#### EXTRACTED ENTRIES
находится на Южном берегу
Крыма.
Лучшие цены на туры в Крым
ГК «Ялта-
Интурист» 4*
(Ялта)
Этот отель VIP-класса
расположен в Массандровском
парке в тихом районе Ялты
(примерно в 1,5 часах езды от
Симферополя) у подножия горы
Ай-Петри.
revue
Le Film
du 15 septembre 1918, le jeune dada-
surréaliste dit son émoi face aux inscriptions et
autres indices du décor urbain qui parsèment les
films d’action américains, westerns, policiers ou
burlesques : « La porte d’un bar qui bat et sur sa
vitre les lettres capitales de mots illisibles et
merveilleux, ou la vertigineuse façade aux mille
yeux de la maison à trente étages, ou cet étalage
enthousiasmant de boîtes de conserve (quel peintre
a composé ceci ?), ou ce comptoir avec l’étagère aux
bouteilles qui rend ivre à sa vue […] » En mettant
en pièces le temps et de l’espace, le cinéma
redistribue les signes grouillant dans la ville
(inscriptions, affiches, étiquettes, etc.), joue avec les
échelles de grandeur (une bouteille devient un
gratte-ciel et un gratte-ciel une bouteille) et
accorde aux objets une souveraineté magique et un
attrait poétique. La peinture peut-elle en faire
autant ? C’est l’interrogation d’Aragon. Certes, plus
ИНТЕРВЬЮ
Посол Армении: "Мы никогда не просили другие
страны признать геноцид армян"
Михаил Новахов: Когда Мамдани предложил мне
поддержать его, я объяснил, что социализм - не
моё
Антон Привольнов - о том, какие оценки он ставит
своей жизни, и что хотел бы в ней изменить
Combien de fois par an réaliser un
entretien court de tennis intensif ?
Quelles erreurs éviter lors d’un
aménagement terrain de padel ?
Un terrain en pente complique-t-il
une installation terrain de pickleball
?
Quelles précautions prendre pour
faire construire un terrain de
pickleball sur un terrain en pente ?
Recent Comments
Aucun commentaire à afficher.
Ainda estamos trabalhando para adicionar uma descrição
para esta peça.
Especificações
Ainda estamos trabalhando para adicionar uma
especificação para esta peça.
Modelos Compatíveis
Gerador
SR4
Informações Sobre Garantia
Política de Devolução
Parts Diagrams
########
WORK INSTRUCTION: Give an exact copy of every line from the one holding "Recent Comments" through the end of the records, both included, and no other lines.

WRITTEN ANSWER:
Recent Comments
Aucun commentaire à afficher.
Ainda estamos trabalhando para adicionar uma descrição
para esta peça.
Especificações
Ainda estamos trabalhando para adicionar uma
especificação para esta peça.
Modelos Compatíveis
Gerador
SR4
Informações Sobre Garantia
Política de Devolução
Parts Diagrams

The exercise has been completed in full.